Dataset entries
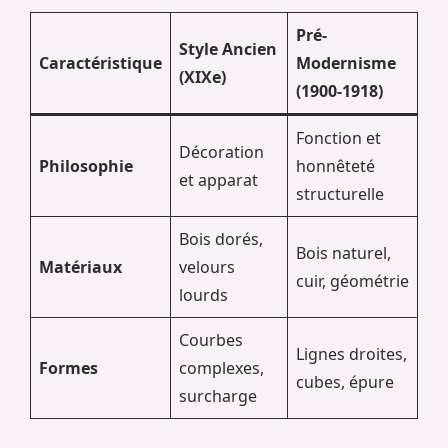
Pré-
Style Ancien
Caractéristique
Modernisme
(XIXe)
(1900-1918)
Fonction et
Décoration
Philosophie
honnêteté
et apparat
structurelle
Bois dorés,
Bois naturel,
Matériaux
velours
cuir, géométrie
lourds
Courbes
Lignes droites,
Formes
complexes,
cubes, épure
surcharge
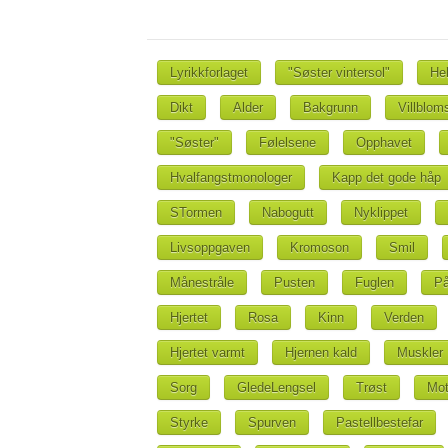
Lyrikkforlaget
"Søster vintersol"
He
Dikt
Alder
Bakgrunn
Villblom
"Søster"
Følelsene
Opphavet
Hvalfangstmonologer
Kapp det gode håp
STormen
Nabogutt
Nyklippet
Livsoppgaven
Kromoson
Smil
Månestråle
Pusten
Fuglen
På
Hjertet
Rosa
Kinn
Verden
Hjertet varmt
Hjernen kald
Muskler
Sorg
GledeLengsel
Trøst
Mot
Styrke
Spurven
Pastellbestefar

*What you will do*: For this exercise, output the records exactly but omit their pictures.

*Expected output*:
Pré-
Style Ancien
Caractéristique
Modernisme
(XIXe)
(1900-1918)
Fonction et
Décoration
Philosophie
honnêteté
et apparat
structurelle
Bois dorés,
Bois naturel,
Matériaux
velours
cuir, géométrie
lourds
Courbes
Lignes droites,
Formes
complexes,
cubes, épure
surcharge
Lyrikkforlaget
"Søster vintersol"
He
Dikt
Alder
Bakgrunn
Villblom
"Søster"
Følelsene
Opphavet
Hvalfangstmonologer
Kapp det gode håp
STormen
Nabogutt
Nyklippet
Livsoppgaven
Kromoson
Smil
Månestråle
Pusten
Fuglen
På
Hjertet
Rosa
Kinn
Verden
Hjertet varmt
Hjernen kald
Muskler
Sorg
GledeLengsel
Trøst
Mot
Styrke
Spurven
Pastellbestefar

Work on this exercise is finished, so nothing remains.